The most famous example, of course, are the two Rangers fans from a game last year who swiped (unknowingly, they claimed) a ball from a little kid and proceeded to pose with it while the child cried next to them. Here's the gruesome scene, if you can stomach it.
But it's hardly just them. Just a couple of weeks ago, Derek Jeter tried to hand a baseball to a kid along the railing … and basically had to fight off a horde of adults to do so.
And don't think kids can't be little monsters about it either. (After all, they are merely small, future adults.) The worst I ever saw was this kid from earlier this year, who seems to be the cartoonish embodiment of capitalism in its rawest, most pure form. (That is what I imagine Wall Street traders to be like all day.)
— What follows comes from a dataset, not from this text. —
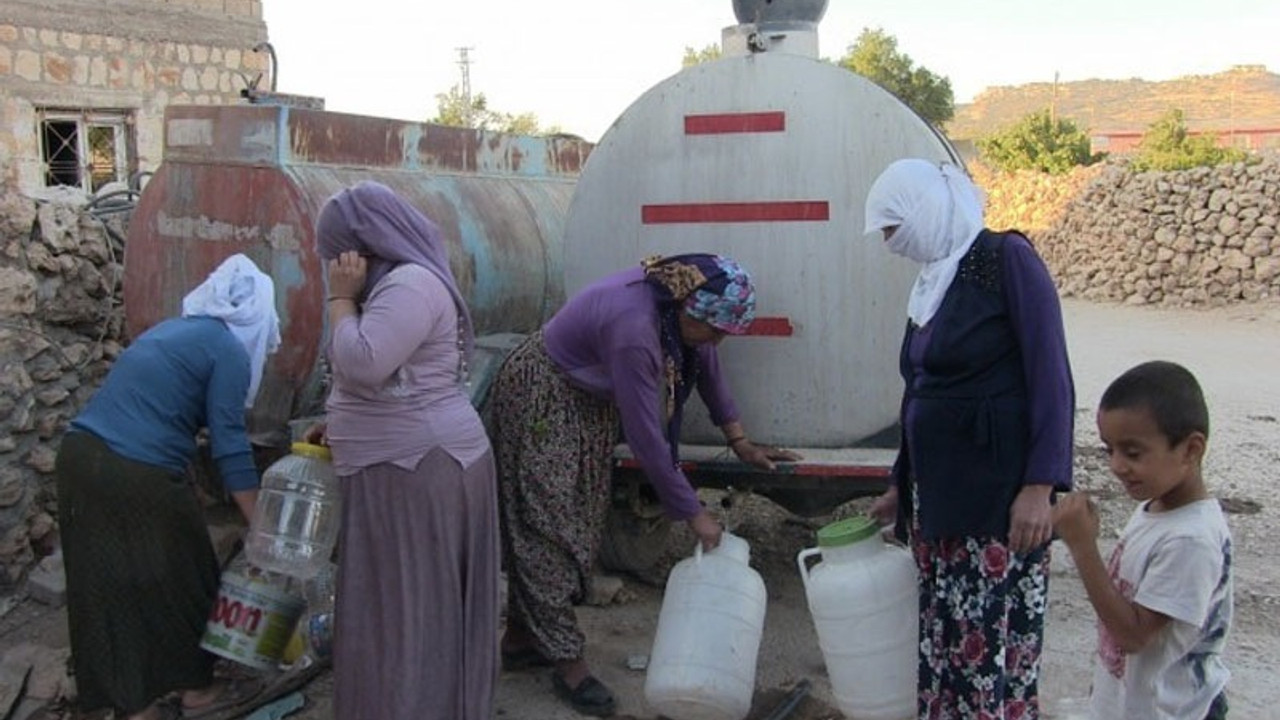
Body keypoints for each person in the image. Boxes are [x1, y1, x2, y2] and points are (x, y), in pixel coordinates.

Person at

But mostly, what draws our ire most are adults taking balls away from kids. We get so caught up in these games, so invested, that we forget that they are games, not real life. (This is especially true when you write about these games for a living.) Children are supposed to remind us that these games are diversion, distractions, silly universal entertainment, so when human greed and avarice emerges, particularly at the expense of a child, the feeling is so familiar -- a reminder of how things really work -- that we strike back with a vengeance. (That couple who took the ball from the kid at the Rangers game above? They actually went on the Today show to defend themselves and demand an apology from Yankees broadcaster Michael Kay. They did not receive one.)
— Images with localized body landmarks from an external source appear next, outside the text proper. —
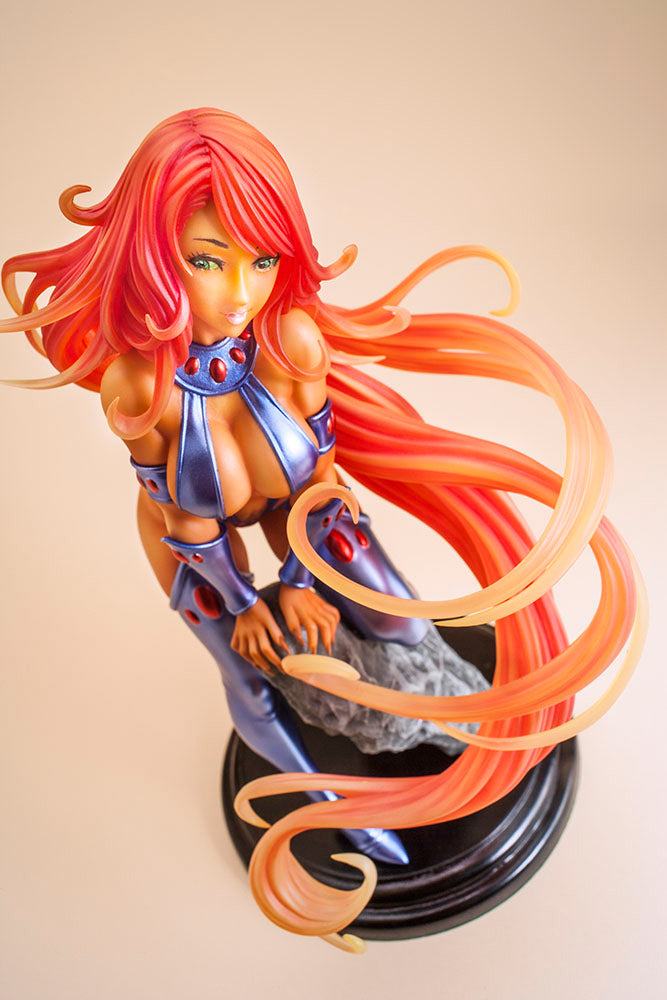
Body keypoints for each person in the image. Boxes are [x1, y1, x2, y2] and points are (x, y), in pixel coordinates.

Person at [0, 108, 645, 953]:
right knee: (251, 680)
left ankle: (455, 716)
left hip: (302, 509)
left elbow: (320, 479)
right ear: (155, 256)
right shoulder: (137, 388)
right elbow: (186, 518)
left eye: (262, 261)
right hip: (196, 547)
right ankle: (337, 809)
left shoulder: (289, 341)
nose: (240, 293)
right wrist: (249, 607)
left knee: (399, 618)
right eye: (207, 261)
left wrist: (305, 583)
To make sure this doesn't happen to you -- to make sure your natural human excitement when you snatch a baseball at a game does not make you into a viral monster -- you should remember you are an adult, and unless you are a professional baseball player, balls are for kids. I understand: This is easy to forget at a baseball game. Forgetting you're an adult is part of the point of going to a baseball game.
After the Rangers incident, Tom Scocca, then of Deadspin, put together a handy flowchart for people to use to decide whether they should keep a baseball they get at a game or give it back. You should check out the chart itself, but in short:
If you are an adult who catches a line drive with your bare hands -- a superhuman achievement that supercedes any niceities -- or there are no children around you, you deserve the ball. If you are not, give the ball to a kid, preferably the smallest one who isn't acting like a crazy spoiled brat. This is not that hard. Look at that Rockies fan from Monday night. That's how it's done.